En dépit de ce tableau, Mohammad Raad, chef du bloc parlementaire du Hezbollah, s’est employé à distiller un climat d’optimisme relatif quant à une proche formation du cabinet. S’exprimant lors d’une cérémonie au Liban-Sud, M. Raad a déclaré que « le cabinet verra le jour cette semaine, après cinq mois d’attente ».
(Lire aussi : Les FL officialisent les noms de leurs quatre ministrables)
La représentation FL
Quoi qu’il en soit, Saad Hariri semble déterminé à ne pas céder à la pression du parti chiite. C’est ce qu’assure à L’OLJ un proche du Premier ministre. Selon lui, « la décision de Samir Geagea a mis le Hezbollah au pied du mur, dans la mesure où ses alliés sunnites l’ont exhorté à exercer un forcing pour les intégrer au cabinet ».
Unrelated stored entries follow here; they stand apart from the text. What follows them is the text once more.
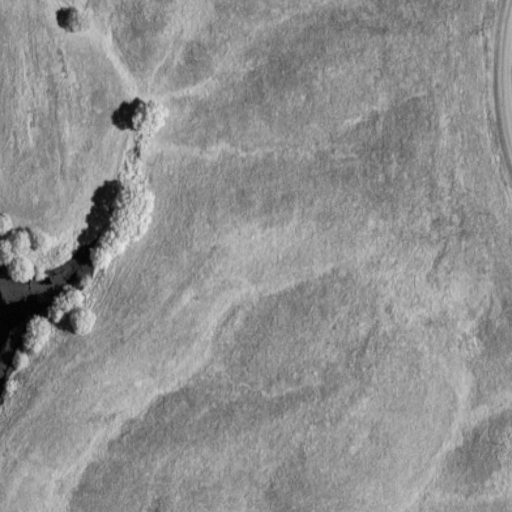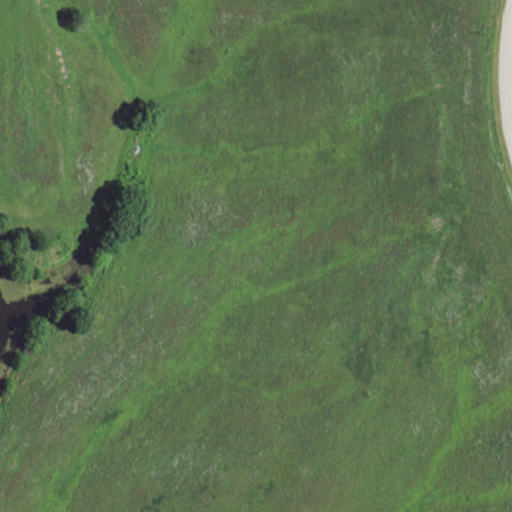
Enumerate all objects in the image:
road: (506, 62)
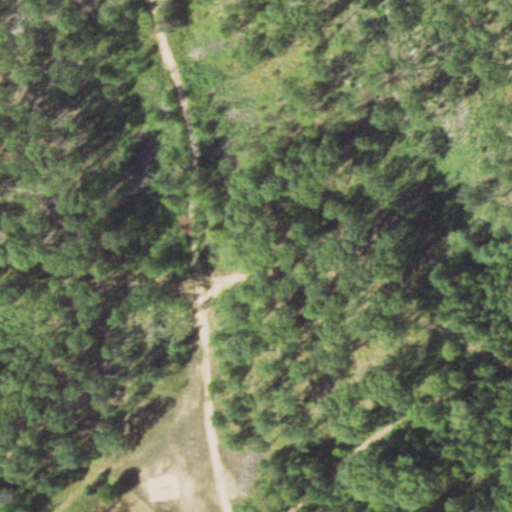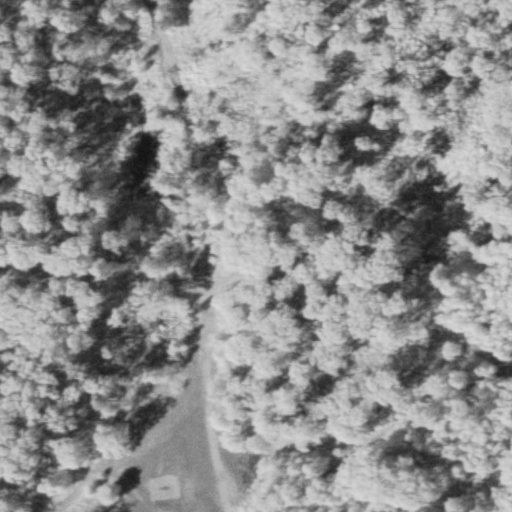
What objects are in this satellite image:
road: (187, 134)
road: (262, 280)
road: (210, 394)
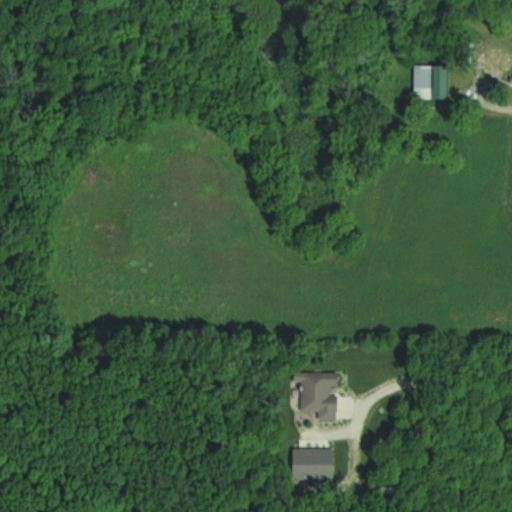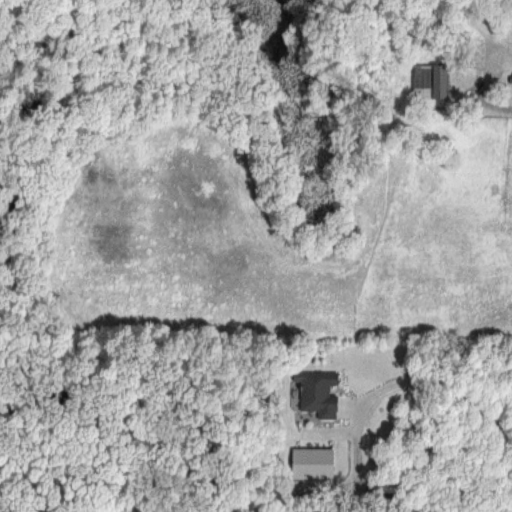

Pour ce qui est des FL, elles n’ont pas tardé à mettre les propos de Samir Geagea en pratique. Ainsi, quelques heures après l’annonce de sa décision, le leader des FL a dépêché le ministre sortant de l’Information, Melhem Riachi, à la Maison du Centre pour un entretien avec M. Hariri, en présence du ministre sortant de la Culture Ghattas Khoury. L’occasion pour M. Riachi de remettre au chef du gouvernement les noms des futurs ministres FL ainsi que leurs confessions et les portefeuilles qu’ils détiendront, tels que voulus par le directoire du parti, comme l’a souligné M. Riachi à l’issue de sa rencontre avec le Premier ministre, notant que ce dernier est entré en contact par téléphone avec le chef des FL pour le remercier des « sacrifices » en faveur de la mise sur pied du cabinet.
Contrairement à l’écrasante majorité des formations politiques, les FL ont communiqué à la presse les noms de leurs ministrables. Une façon pour Meerab d’exhorter Saad Hariri à aller de l’avant dans la formation de son équipe en dépit de toutes les entraves et d’officialiser ses ministrables. Il s’agit de Ghassan Hasbani (vice-présidence du Conseil), May Chidiac (Culture), Richard
Kouyoumjian (Affaires sociales) et Camille Abousleiman (Travail). Dentiste, M. Kouyoumjian est ancien directeur de l’information au sein du conseil politique des FL (à l’étranger) et candidat malheureux au siège arménien-catholique de Beyrouth I lors des dernières législatives. Quant à M. Abousleiman, fils du brillant parlementaire et ancien président de la Ligue maronite Chaker Abousleiman, c’est un grand avocat, associé principal à Dechert, un des plus grands cabinets d’avocats internationaux. En 2016, il a été nommé parmi les « dix avocats financiers les plus innovateurs de l’Europe, et récompensé en 2017 par le premier “Lifetime Achievement Award” de l’International Financial Law Review ».
Contacté par L’OLJ, un cadre FL a assuré que quels que soient les portefeuilles accordés à la formation, celle-ci est satisfaite d’avoir pu intégrer le gouvernement pour en assurer l’équilibre, se félicitant des bons rapports entre Meerab et Saad Hariri.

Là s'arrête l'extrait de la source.